PROVIDED RECORDS.
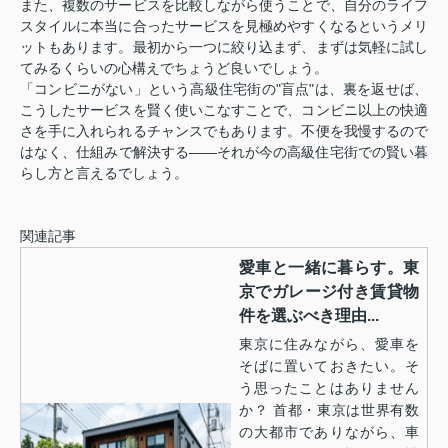
また、複数のサービスを比較しながら使うことで、自分のライフ
スタイルに本当に合ったサービスを見極めやすくなるというメリ
ットもあります。最初から一つに絞り込まず、まずは気軽に試し
てみるくらいの心構えでちょうど良いでしょう。
「コンビニがない」という高級住宅街の"盲点"は、裏を返せば、
こうしたサービスを賢く使いこなすことで、コンビニ以上の快適
さを手に入れられるチャンスでもあります。不便を我慢するので
はなく、仕組みで解決する——それが今の高級住宅街での賢い暮
らし方と言えるでしょう。
関連記事
愛車と一緒に暮らす。東
京でガレージ付き賃貸物
件を選ぶべき理由...
東京に住みながら、愛車を
そばに置いておきたい。そ
う思ったことはありません
か？ 首都・東京は世界有数
の大都市でありながら、車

ABOUT THIS TASK. Rewrite the text from every page in the records with "コンビニ" changed to "スーパー" wherever it occurs and nothing else altered. Leave the pictures out.

RESULT FOR THIS EXERCISE.
また、複数のサービスを比較しながら使うことで、自分のライフ
スタイルに本当に合ったサービスを見極めやすくなるというメリ
ットもあります。最初から一つに絞り込まず、まずは気軽に試し
てみるくらいの心構えでちょうど良いでしょう。
「スーパーがない」という高級住宅街の"盲点"は、裏を返せば、
こうしたサービスを賢く使いこなすことで、スーパー以上の快適
さを手に入れられるチャンスでもあります。不便を我慢するので
はなく、仕組みで解決する——それが今の高級住宅街での賢い暮
らし方と言えるでしょう。
関連記事
愛車と一緒に暮らす。東
京でガレージ付き賃貸物
件を選ぶべき理由...
東京に住みながら、愛車を
そばに置いておきたい。そ
う思ったことはありません
か？ 首都・東京は世界有数
の大都市でありながら、車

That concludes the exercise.